=== GIVEN EXERCISE ===
Repeat the reviewer response below word for word, everything from "While (1) is" down to "b? (Reviewer 13)".

First we would like to thank the reviewers for their detailed feedback containing very helpful suggestions and their patience with numerous glitches having occurred under deadline stress.

Second, we would like to restate the main messages which we will try to make clearer in a revision of the manuscript:
independently of the application domain
(1) neglecting autocorrelation in analytic covariance shrinkage leads to a strong bias
(2) the state-of-the-art method is still biased and highly sensitive to parameter choice; our proposed method is strictly better.
(3) our theoretical results translate to real world data.
While (1) is not new --otherwise no state-of-the-art method would exist-- it is little known and often not taken into account by practitioners, examples include [1,2,3].

Detailed discussion of main feedback:

(A) how to choose the additional parameter b? (Reviewer 13)

Figure 4 shows that this is a decisive advantage of our proposed estimator: while the Sancetta estimator is very sensitive to the number of lags b, our estimator is practically invariant as long as the autocorrelation decays almost completely within the chosen number of time lags.

(B) comparison to cross-validation, trade-off between computation time and accuracy (Reviewer 13, 43)

- We have reanalyzed the BCI data set with cross-validation and performed the statistical test: our proposed method is slightly better for a small number of trials, but the performance difference is not significant at the 5% level. We will include the results in the figures.

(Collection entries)
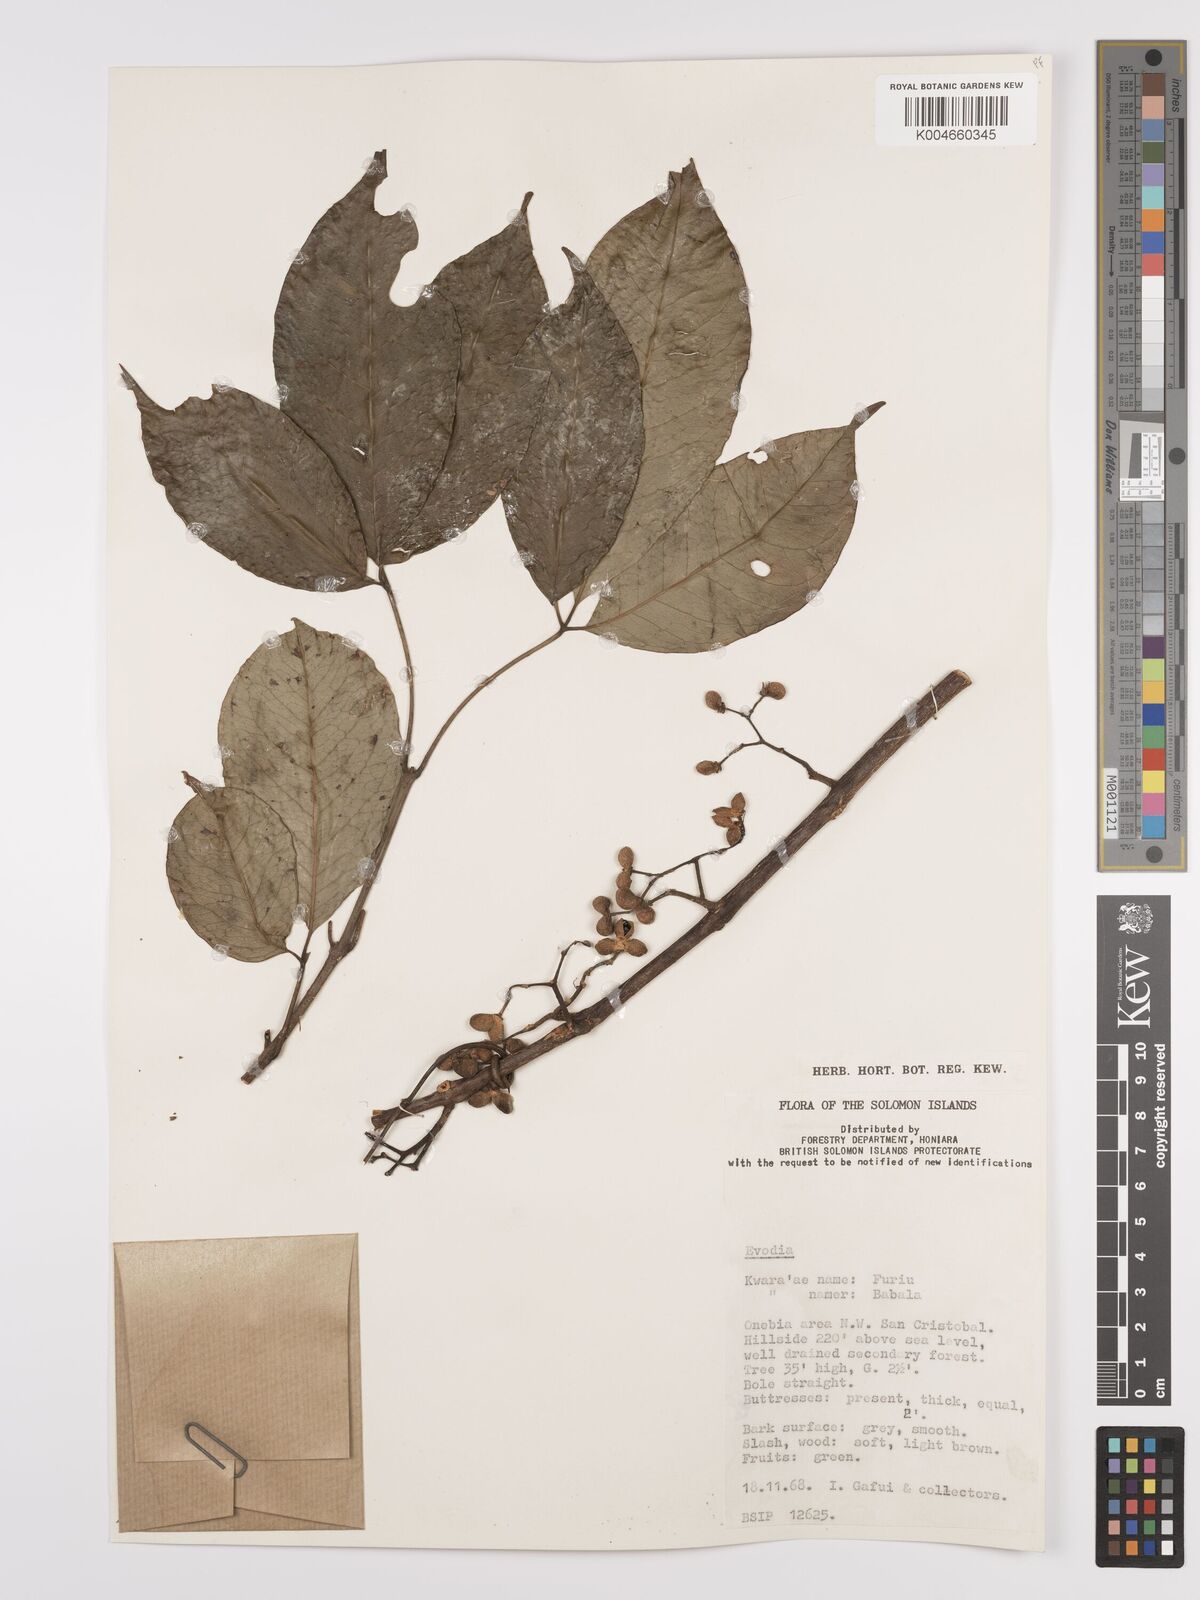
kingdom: Plantae
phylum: Tracheophyta
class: Magnoliopsida
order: Sapindales
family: Rutaceae
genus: Euodia
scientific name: Euodia
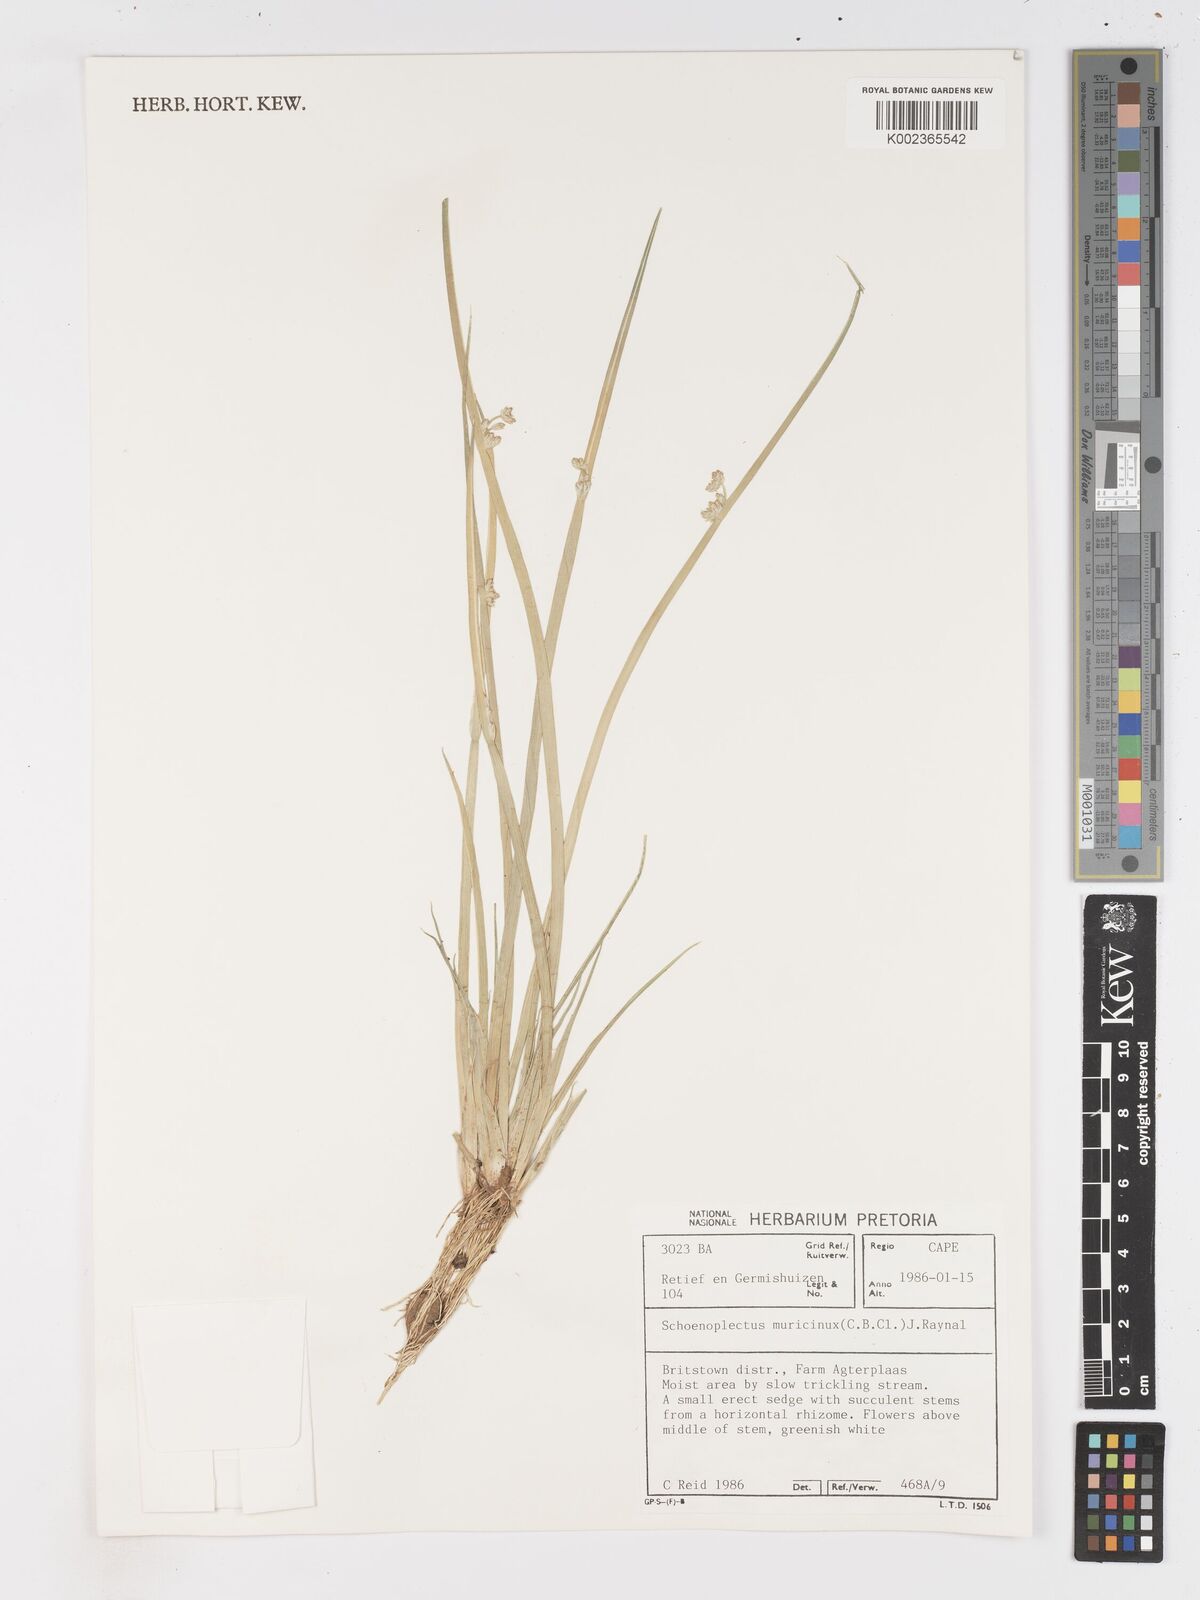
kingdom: Plantae
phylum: Tracheophyta
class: Liliopsida
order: Poales
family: Cyperaceae
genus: Schoenoplectiella
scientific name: Schoenoplectiella muricinux
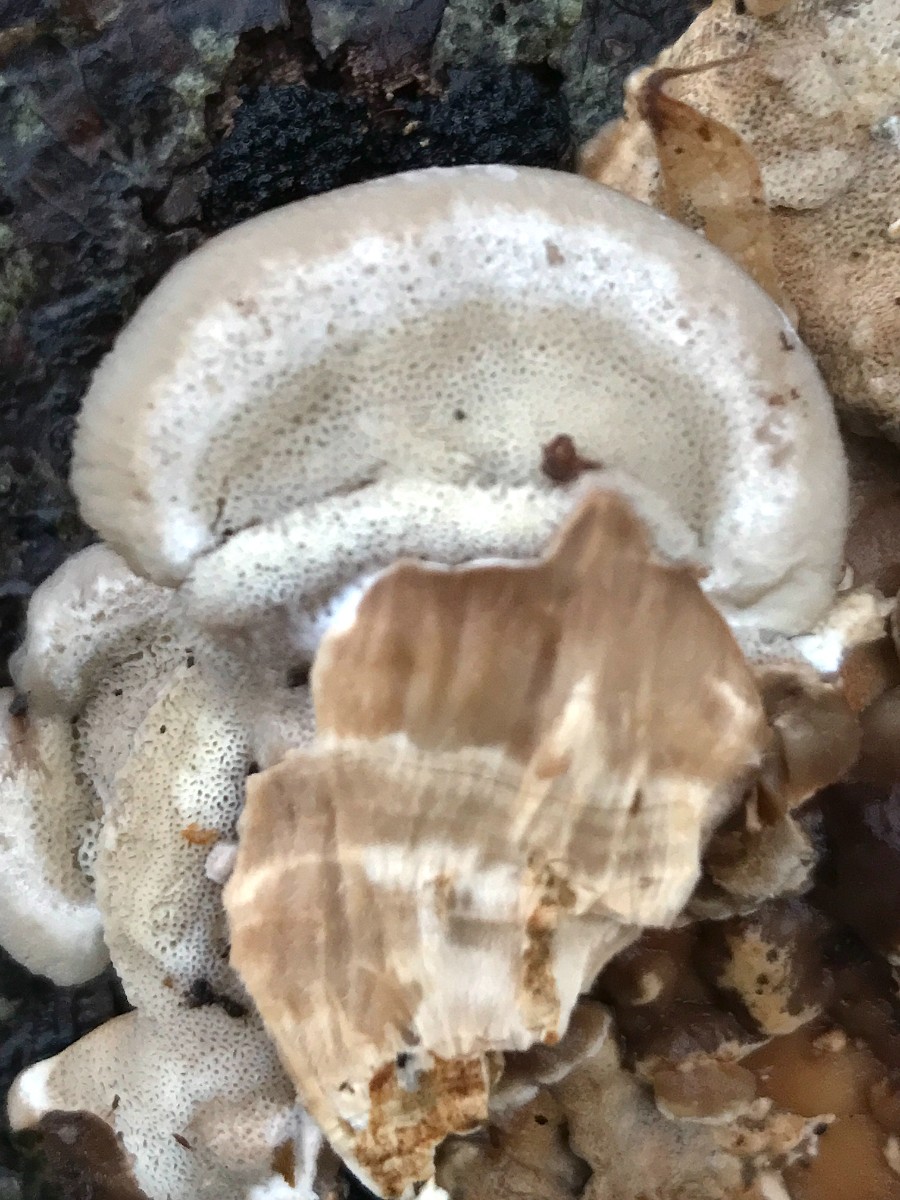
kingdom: Fungi
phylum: Basidiomycota
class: Agaricomycetes
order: Polyporales
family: Phanerochaetaceae
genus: Bjerkandera
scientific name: Bjerkandera fumosa
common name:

=== OUTPUT FOR THIS EXERCISE ===
While (1) is not new --otherwise no state-of-the-art method would exist-- it is little known and often not taken into account by practitioners, examples include [1,2,3].

Detailed discussion of main feedback:

(A) how to choose the additional parameter b? (Reviewer 13)